On trouva quelques beautés dans l'Idoménée, mais elle n'est point restée au théâtre; l'intrigue en était faible et commune, la diction lâche, et toute l'économie de la pièce trop moulée sur ce grand nombre de tragédies languissantes qui ont paru sur la scène, et qui ont disparu.

ATRÉE.

En 1707 il donna Atrée, qui eut beaucoup plus de succès. On la joua dix-huit fois. Elle avait un caractère plus fier et plus original. Le cinquième acte parut trop horrible. Il ne l'est cependant pas plus que le cinquième de Rodogune; car certainement Cléopatre, en assassinant un de ses fils, et en présentant du poison à l'autre, n'ayant à se plaindre d'aucun des deux, commet une action bien plus atroce que celle d'Atrée, à qui son frère a enlevé sa femme. Ce n'est donc point parce que la coupe pleine de sang est une chose horrible qu'on ne joue plus cette pièce; au contraire, cet excès de terreur frapperait beaucoup de spectateurs, et les remplirait de cette sombre et douloureuse attention qui fait le charme de la vraie tragédie; mais le grand défaut d'Atrée, c'est que la pièce n'est pas intéressante. On ne prend aucune part à une vengeance affreuse, méditée de sang-froid, sans aucune nécessité. Un outrage fait à Atrée, il y a vingt ans, ne touche personne; il faut qu'un grand crime soit nécessaire, et il faut qu'il soit commis dans la chaleur du ressentiment. Les anciens connurent. bien mieux le cœur humain que ce moderne, quand ils représentèrent la vengeance d'Atrée suivant de près l'injure.

L'auteur tombe encore dans le défaut tant reproché aux modernes, celui d'un amour insipide. Ce qui a achevé de dégoûter à la longue de cette pièce, c'est l'incorrection du style. Il y a beaucoup de solécismes et de barbarismes, et encore plus d'expressions impropres. Dès les deux premiers vers il pèche contre la langue et contre la raison.

Avec l'éclat du jour je vois enfin paraître

L'espoir et la douceur de me venger d'un traître.

Comment voit-on paraître un espoir avec l'éclat du jour? comment voit-on paraître la douceur? Le plus grand défaut de son style consiste dans des vers boursouflés, dans des sentences qui sont toujours hors de la nature :

Je voudrais me venger, fût-ce même des dieux :

Du plus puissant de tous j'ai reçu la naissance;

Je le sens au plaisir que me fait la vengeance. (I, III.)

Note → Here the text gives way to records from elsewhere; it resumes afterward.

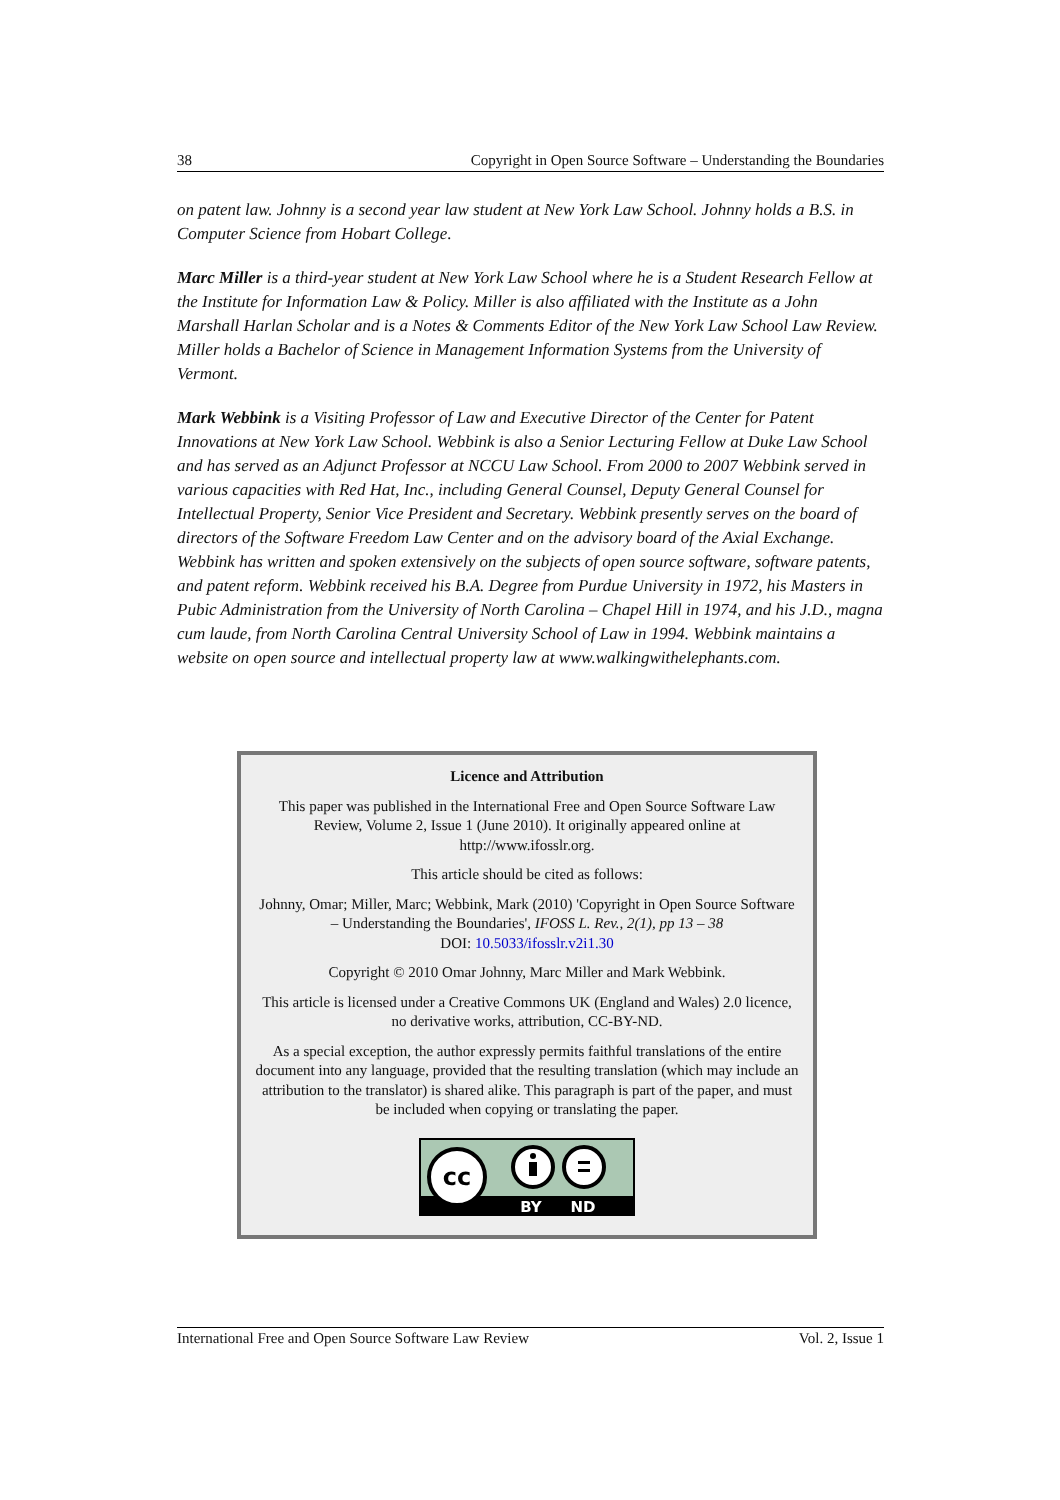38 Copyright in Open Source Software – Understanding the Boundaries
on patent law. Johnny is a second year law student at New York Law School. Johnny holds a B.S. in Computer Science from Hobart College.
Marc Miller is a third-year student at New York Law School where he is a Student Research Fellow at the Institute for Information Law & Policy. Miller is also affiliated with the Institute as a John Marshall Harlan Scholar and is a Notes & Comments Editor of the New York Law School Law Review. Miller holds a Bachelor of Science in Management Information Systems from the University of Vermont.
Mark Webbink is a Visiting Professor of Law and Executive Director of the Center for Patent Innovations at New York Law School. Webbink is also a Senior Lecturing Fellow at Duke Law School and has served as an Adjunct Professor at NCCU Law School. From 2000 to 2007 Webbink served in various capacities with Red Hat, Inc., including General Counsel, Deputy General Counsel for Intellectual Property, Senior Vice President and Secretary. Webbink presently serves on the board of directors of the Software Freedom Law Center and on the advisory board of the Axial Exchange. Webbink has written and spoken extensively on the subjects of open source software, software patents, and patent reform. Webbink received his B.A. Degree from Purdue University in 1972, his Masters in Pubic Administration from the University of North Carolina – Chapel Hill in 1974, and his J.D., magna cum laude, from North Carolina Central University School of Law in 1994. Webbink maintains a website on open source and intellectual property law at www.walkingwithelephants.com.
Licence and Attribution
This paper was published in the International Free and Open Source Software Law Review, Volume 2, Issue 1 (June 2010). It originally appeared online at http://www.ifosslr.org.
This article should be cited as follows:
Johnny, Omar; Miller, Marc; Webbink, Mark (2010) 'Copyright in Open Source Software – Understanding the Boundaries', IFOSS L. Rev., 2(1), pp 13 – 38
DOI: 10.5033/ifosslr.v2i1.30
Copyright © 2010 Omar Johnny, Marc Miller and Mark Webbink.
This article is licensed under a Creative Commons UK (England and Wales) 2.0 licence, no derivative works, attribution, CC-BY-ND.
As a special exception, the author expressly permits faithful translations of the entire document into any language, provided that the resulting translation (which may include an attribution to the translator) is shared alike. This paragraph is part of the paper, and must be included when copying or translating the paper.
cc
BY
ND
International Free and Open Source Software Law Review Vol. 2, Issue 1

La Fontaine à dit aussi heureusement que plaisamment: ....Je sais que la vengeance

Est un morceau de roi; car vous vivez en dieux.

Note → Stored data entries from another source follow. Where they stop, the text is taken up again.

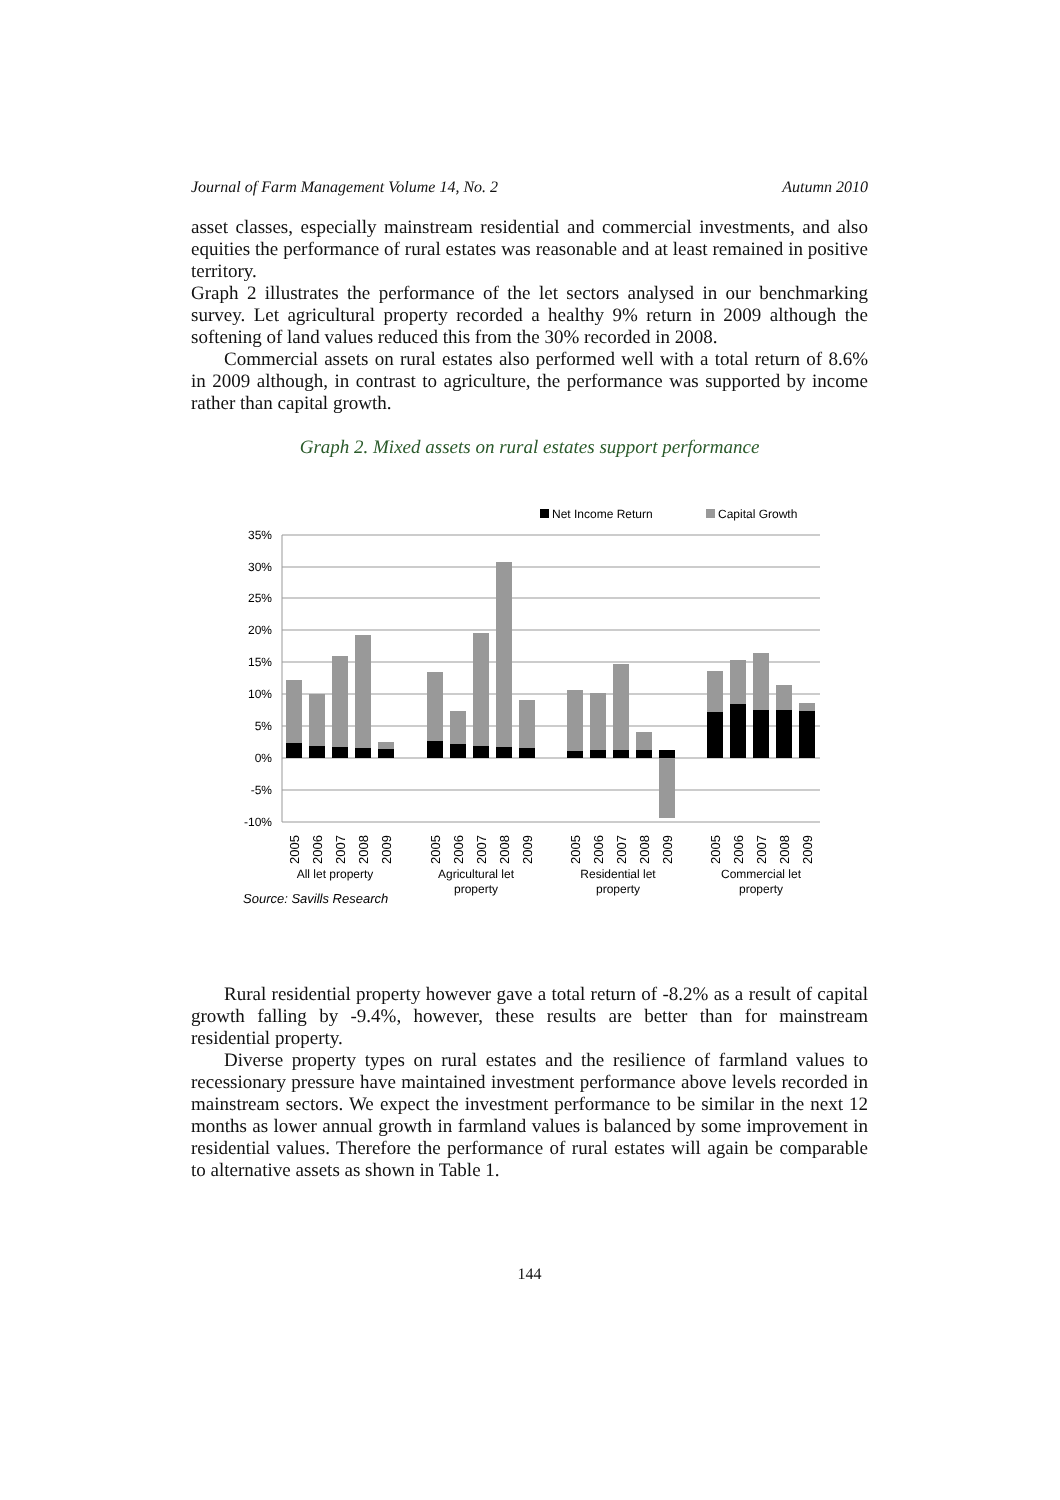Journal of Farm Management Volume 14, No. 2 Autumn 2010
asset classes, especially mainstream residential and commercial investments, and also equities the performance of rural estates was reasonable and at least remained in positive territory.
Graph 2 illustrates the performance of the let sectors analysed in our benchmarking survey. Let agricultural property recorded a healthy 9% return in 2009 although the softening of land values reduced this from the 30% recorded in 2008.
Commercial assets on rural estates also performed well with a total return of 8.6% in 2009 although, in contrast to agriculture, the performance was supported by income rather than capital growth.
Graph 2. Mixed assets on rural estates support performance
Net Income Return
Capital Growth
35%
30%
25%
20%
15%
10%
5%
0%
-5%
-10%
2005
2006
2007
2008
2009
2005
2006
2007
2008
2009
2005
2006
2007
2008
2009
2005
2006
2007
2008
2009
All let property
Agricultural let
property
Residential let
property
Commercial let
property
Source: Savills Research
Rural residential property however gave a total return of -8.2% as a result of capital growth falling by -9.4%, however, these results are better than for mainstream residential property.
Diverse property types on rural estates and the resilience of farmland values to recessionary pressure have maintained investment performance above levels recorded in mainstream sectors. We expect the investment performance to be similar in the next 12 months as lower annual growth in farmland values is balanced by some improvement in residential values. Therefore the performance of rural estates will again be comparable to alternative assets as shown in Table 1.
144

Mais une telle idée peut-elle entrer dans une tragédie?

Thyeste y raconte un songe qui n'est au fond qu'un amas d'images incohérentes, une déclamation absolument inutile au nœud de la pièce : à quoi sert

Un songe

Une ombre qui perce la terre? (II, II.)

Qui finit par un coup de tonnerre?

Ce sont de grands mots qui étourdissent les oreilles. « Les songes de la nuit qui ne se dissipent que par le jour qui les suit, sont d'infortunés présages qui asservissent son âme à de tristes images. » Tout cela n'est ni bien écrit ni bien pensé.

On y voit une foule d'expressions vagues, rebattues, et sans objet déterminé, comme :

Athène éprouvera le sort le plus funeste. (I, III.)
Au milieu des horreurs du sort le plus funeste. (Id.)
.........Pour venger l'affront le plus funeste. (Id.)
Allez, que votre bras à l'Attique funeste. (I, IV.)
Ne comptez-vous pour rien un amour si funeste? (I, vii.)
Quoi! tu peux t'arrêter dans ce séjour funeste! (II, II.)
Tes soupçons et ta haine funeste. (II, v.)

Puis-je encor m'étonner d'une ardeur si funeste? (III, I.)
Ce billet seul contient un regret si funeste. (IV, v.)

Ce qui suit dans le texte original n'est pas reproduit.